## Что сделать
Напишите продолжение интервью о сближении России и Европы в вопросах безопасности, начав сразу после последнего вопроса в отрывке.

======== Отрывок

Некоторые из моих европейских коллег, к примеру, не очень одобрительно высказываются по поводу упоминания Обамой сроков вывода войск из Афганистана. Они считают, что до указанной даты талибы могут притормозить свою активность, чтобы с удвоенной силой начать наступление и террор после фактического сокращения иностранного присутствия.

РЖ: Возможно ли сближение по вопросам безопасности России и Европы в этом контексте?

К.К.: В свое время начало афганской кампании США и союзниками сблизило Россию с Западом. Но тот шанс не был использован, и отношения затем вновь откатились на более «холодную» ступень. Однако, как представляется, в Европе протянутую руку Москвы увидели и оценили больше, чем в Вашингтоне, не осознавшего в пылу войны уникальность момента. В преддверии войны в Ираке и в ходе ее стало реальностью сближение Москвы с Берлином и Парижем (а впоследствии и с Мадридом), которое без энтузиазма приняли в Вашингтоне.

Сегодня мы можем получить новый повод для «сверки наших часов», однако я бы не переоценивал ресурсы самостоятельной политики европейцев. Их активизация порой является следствием либо «подстегивания» со стороны США, либо заботы об обеспечении собственной энергобезопасности и энергетической и транспортной независимости, прежде всего от России.

Теоретически с европейцами нам иметь дело легче, однако на практике это выглядит не всегда оптимистично. Ведь, уходя, американцы оставят серьезные проблемы. Мы можем получить набор новых безнадежных тем, вроде палестино-израильской, где позиции Европы (ЕС) и России и так весьма похожи (если не идентичны), но от этого никому не легче.

Однако сближение России и Европы происходит уже сегодня. Дело тут в объективном совпадении взглядов на многие вещи. Европейцы сегодня весьма откровенны и прагматичны в беседах с российскими коллегами, но я не стал бы считать это некой «фрондой» по отношению к американцам или попыткой сыграть на ослаблении позиций США в регионе. Полагаю, многое происходит с ведома и с молчаливого согласия Вашингтона. Считать, что «эра России и Европы» сменит «эру США и Европы» в каком-либо регионе (тем более в столь значимом для Америки «хартлэнде», Евразии) было бы утопией.

А уж в том, что касается России, налицо явный раскол на тех, кто настроен работать с нами, и тех, кто готов перессориться хоть с Югом, хоть с Востоком, лишь бы не было на горизонте Москвы. Конечно, мы по привычке больше говорим с более спокойной в этом смысле «Старой Европой», но она после вступления в силу Лиссабонского соглашения не будет единолично определять стратегию ЕС во внешних делах. «Партизаны» на российско-европейском треке никуда не делись и используют любой повод, чтобы блокировать любое встречное движение на нем.

Теоретически возможно общее пансеверное сближение. Однако без Америки его не будет. По-прежнему в каких-то вопросах мы будем совпадать (и здесь, скорее всего, нужно говорить не о России и Европе, а о России и Западе в целом). А в чем-то – конкурировать, как и сегодня.

РЖ: Не вынуждена ли будет Европа пересмотреть свое видение безопасности в целом? Считаете ли вы формулировку «безопасность образа жизни» признаком значительного поправения европейского общества в целом?

================
======== Набор данных

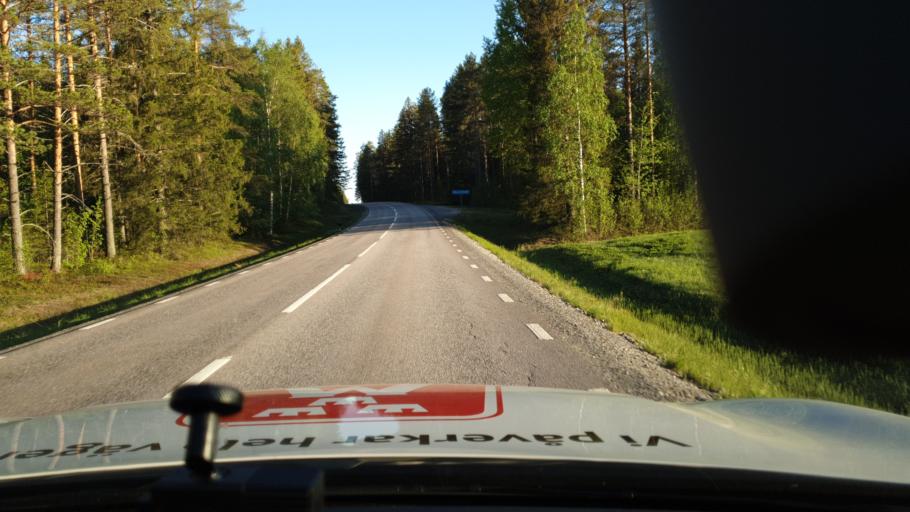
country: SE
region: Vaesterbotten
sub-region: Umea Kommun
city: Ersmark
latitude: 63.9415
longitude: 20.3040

================
======== Набор данных

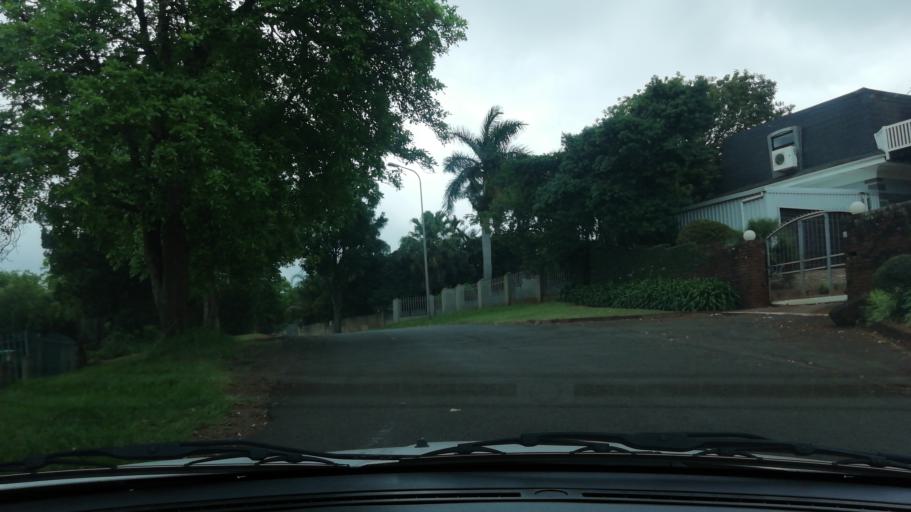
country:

================
======== Набор данных

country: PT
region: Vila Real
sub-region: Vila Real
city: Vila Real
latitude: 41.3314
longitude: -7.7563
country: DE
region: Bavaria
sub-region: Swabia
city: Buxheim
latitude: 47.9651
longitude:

================

## Результат
К.К.: Вызовы в адрес евро-атлантической цивилизации постоянно сталкиваются с ее достижениями. Некоторые свободы начинают работать против общества, их породившего и ими гордящегося. Скорее всего, варианты решения этого внутреннего (отчасти производного от внешнего) конфликта будут меняться и во времени – по-разному на каждом этапе и в пространстве – от страны к стране.

Но я не считаю, что тенденция тут предопределена. Что, дескать, Европа будет вынужденно идти по пути сворачивания своих демократических достижений в пользу безопасности в прямом смысле. Защищать будут не только людей, но и их образ жизни, в котором права и свободы стоят на почетном месте.

РЖ: Какова может быть судьба всей восточной политики ЕС: проекта восточного партнерства, энергополитики?

К.К.: Реализация и, так сказать, идеология восточной политики ЕС будет, прежде всего, определяться «погодой» на российско-еэсовском треке.

Брюссель не будет отказываться от намерения «возделывать» соседние регионы (это касается не только постсоветского пространства), создавая себе комфортное окружение. Но то, в какой форме это будет осуществляться и как это будет соотноситься с интересами, в частности, России, – вопрос не очевидный. Он зависит и от состояния отношений с Россией, и от того, какая линия в данный конкретный момент доминирует в брюссельских коридорах.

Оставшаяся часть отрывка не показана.